Herkesin onun şarkılarıyla, filmleriyle ilgili bir anısı vardır illa ki. 80- 90 kuşağı onun müziğiyle büyüdü. Bir önceki kuşak konserlerinde meydanları doldurdu. Sinema salonlarında izledi bizim televizyondan izlediğimiz filmlerini. Kaset, teyp, kasetçalar kültürü bu nesli içine alıyor. Çekmeceler dolusu Ferdi, Orhan, Müslüm basta olmak üzere arabesk kaset.
Teybin kaseti sarması en büyük korkusu olan bizler, bir kalem yardımıyla kaseti tamir etmeyi de çok iyi biliriz. Kasetin içinden çıkan renkli kuşe kağıdında fotoğraflar ve şarkı sözleri olur. Ben onları okumayı çok severdim. Arabesk şarkılardaki söz, müzik ve anlam bütünlüğü son derece fazladır. Öyle olmasa bu kadar yüreklere dokunmazdı. Bu kadar yer etmezdi gönüllerde.
Dükkanlarda arabesk çalardı, dolmuşlarda da öyle. Müzik marketlerde arabesk kasetler cok satardı. Şiir defterleri vardı ve arabesk şarkıların sözleri büyük puntolarla baş sayfalarda yerini alırdı krallar gibi. Yaşam tarzı diyelim, kültür diyelim, atmosfer diyelim. Neyse onun ya tam merkezindeydik ya da kıyısından köşesinden nasiplenirdik.

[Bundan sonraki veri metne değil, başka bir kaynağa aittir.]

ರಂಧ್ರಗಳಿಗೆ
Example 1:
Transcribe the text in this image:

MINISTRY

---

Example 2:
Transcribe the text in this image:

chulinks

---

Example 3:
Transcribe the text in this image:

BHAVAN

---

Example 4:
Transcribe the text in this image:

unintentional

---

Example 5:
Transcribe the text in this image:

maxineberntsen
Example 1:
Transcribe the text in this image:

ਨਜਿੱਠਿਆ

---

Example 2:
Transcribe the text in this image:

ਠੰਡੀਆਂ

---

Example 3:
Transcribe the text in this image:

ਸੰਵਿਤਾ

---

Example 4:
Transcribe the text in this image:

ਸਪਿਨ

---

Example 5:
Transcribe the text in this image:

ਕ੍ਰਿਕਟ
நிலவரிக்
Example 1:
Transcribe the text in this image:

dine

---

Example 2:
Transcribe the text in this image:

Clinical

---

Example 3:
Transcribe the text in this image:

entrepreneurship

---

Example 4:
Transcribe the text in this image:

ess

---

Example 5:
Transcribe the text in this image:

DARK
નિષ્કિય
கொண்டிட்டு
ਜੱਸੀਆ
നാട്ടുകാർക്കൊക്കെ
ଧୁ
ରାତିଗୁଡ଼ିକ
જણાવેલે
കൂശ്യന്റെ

Buralarda ağaçları kesmişler / yerlerine taş duvarlar dikmişler deyip köye geri dönmeye çağıran sese kulak veririz. Şehiri garip bulur, alışamadığımıza içimiz yanar ama yine yolumuza devam ederiz. Şehir ve köy arasında bir köprü olur bu şarkı.

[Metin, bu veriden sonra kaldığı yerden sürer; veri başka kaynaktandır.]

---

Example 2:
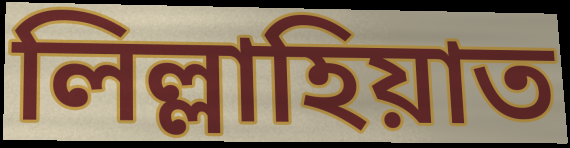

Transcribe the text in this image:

লিল্লাহিয়াত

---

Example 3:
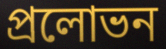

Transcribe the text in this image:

প্রলোভন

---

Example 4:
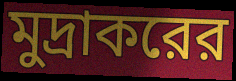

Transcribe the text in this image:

মুদ্রাকরের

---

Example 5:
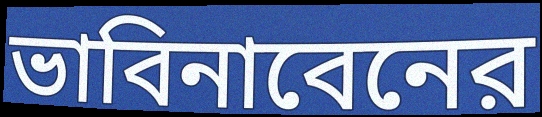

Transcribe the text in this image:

ভাবিনাবেনের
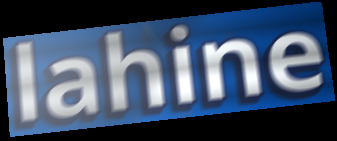
lahine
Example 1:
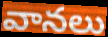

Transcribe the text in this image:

వానలు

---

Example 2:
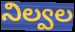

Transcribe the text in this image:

నిల్వల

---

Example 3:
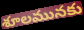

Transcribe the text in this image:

శూలమునకు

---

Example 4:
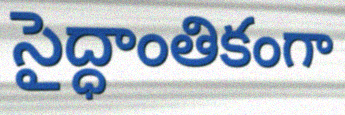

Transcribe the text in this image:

సైద్ధాంతికంగా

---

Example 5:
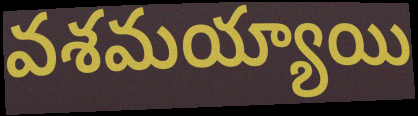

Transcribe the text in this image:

వశమయ్యాయి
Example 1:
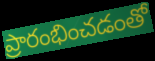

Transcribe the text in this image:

ప్రారంభించడంతో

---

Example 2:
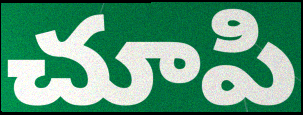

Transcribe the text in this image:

చూపి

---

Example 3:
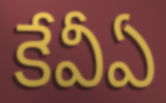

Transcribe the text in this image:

కేవీఏ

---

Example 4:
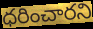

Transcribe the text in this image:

ధరించారని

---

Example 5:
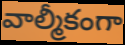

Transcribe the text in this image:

వాల్మీకంగా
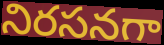
నిరసనగా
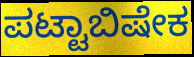
ಪಟ್ಟಾಬಿಷೇಕ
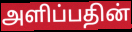
அளிப்பதின்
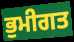
ਭੁਮੀਗਤ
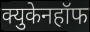
क्युकेनहॉफ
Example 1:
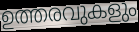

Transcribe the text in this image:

ഉത്തരവുകളും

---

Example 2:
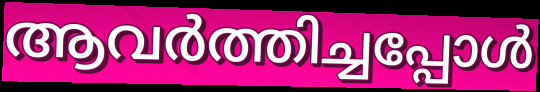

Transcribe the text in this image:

ആവർത്തിച്ചപ്പോൾ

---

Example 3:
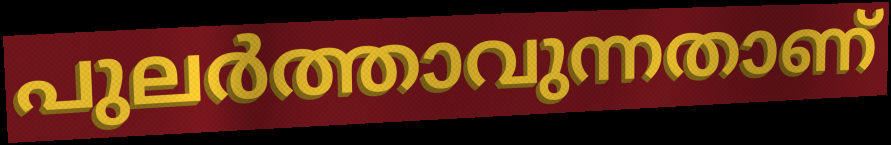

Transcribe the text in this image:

Ben de bu dağların nesine geldim/ Meleşir kuzular sesine geldim/ Bir garip olmuş de yasına geldim deyip bir uğrak gittiğimiz memleketten, köyden dönerken açar bu şarkıyı dinleriz. İçimiz yanar ama yine şehirde yaşamaya devam ederiz.

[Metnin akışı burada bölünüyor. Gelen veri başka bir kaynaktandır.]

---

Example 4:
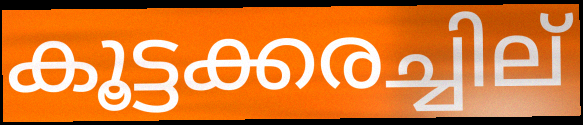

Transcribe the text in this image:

കൂട്ടക്കരച്ചില്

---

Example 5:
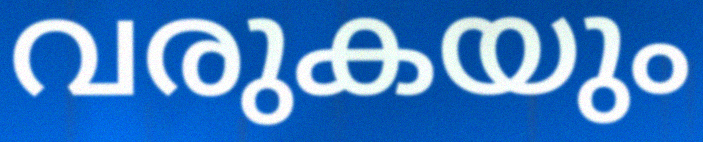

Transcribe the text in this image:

വരുകയും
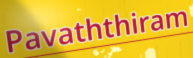
Pavaththiram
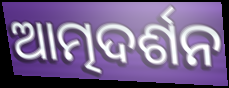
ଆତ୍ମଦର୍ଶନ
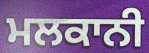
ਮਲਕਾਨੀ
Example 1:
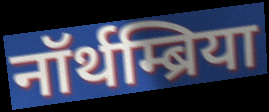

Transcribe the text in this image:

नॉर्थम्ब्रिया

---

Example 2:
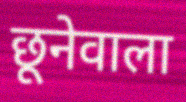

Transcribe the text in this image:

छूनेवाला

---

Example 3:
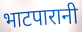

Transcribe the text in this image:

भाटपारानी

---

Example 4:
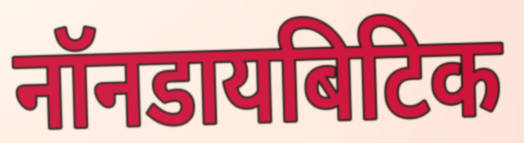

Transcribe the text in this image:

नॉनडायबिटिक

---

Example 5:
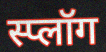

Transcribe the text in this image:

स्प्लॉग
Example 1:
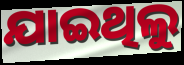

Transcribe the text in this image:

ଯାଇଥିଲୁ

Sen rüyalar aleminde, yeni aşklar hevesinde/ Bense yine uykusuzum, bir sabahçı kahvesinde diyerek şarkıya eşlik ederiz. Arabesk mi dinliyorsun diye hor görenlere inat ezbere biliriz çoğu şarkısını. İçimiz yanar ama yine de dinlemeye devam ederiz.
Toprak olur taş olurum, yolunda yoldaş olurum, istersen gardaş olurum, merak etme sen deyip eşe dosta güven veririz. Fedakarlık denen neyse, kitaplarda ne yazdıysa onun için, kat kat fazlasını bu şarkıda yaşar yaşatırız. Karşılık göremeyiz, içimiz yanar yine de bu şarkıyı dilimizden düşürmeyiz.
Ya hayatından çemberinden geçmeden dinlemişizdir, bu yüzden hazırızdır her zorluğa. Ya da onca acı içimizden geçmiştir öyle dinlemişizdir bu şarkıyı.
Bana sor yalnızlığı, ayrılığı bana sor
Mutluluğu bilirsin, mutsuzluğu bana sor...
İçimiz yanar, yangına su olur bu şarkılar...
Hani demişti ya, “Beni televizyonda görmezseniz, beni unutmayın” diye… Unutmayacağız, Ferdi Tayfur!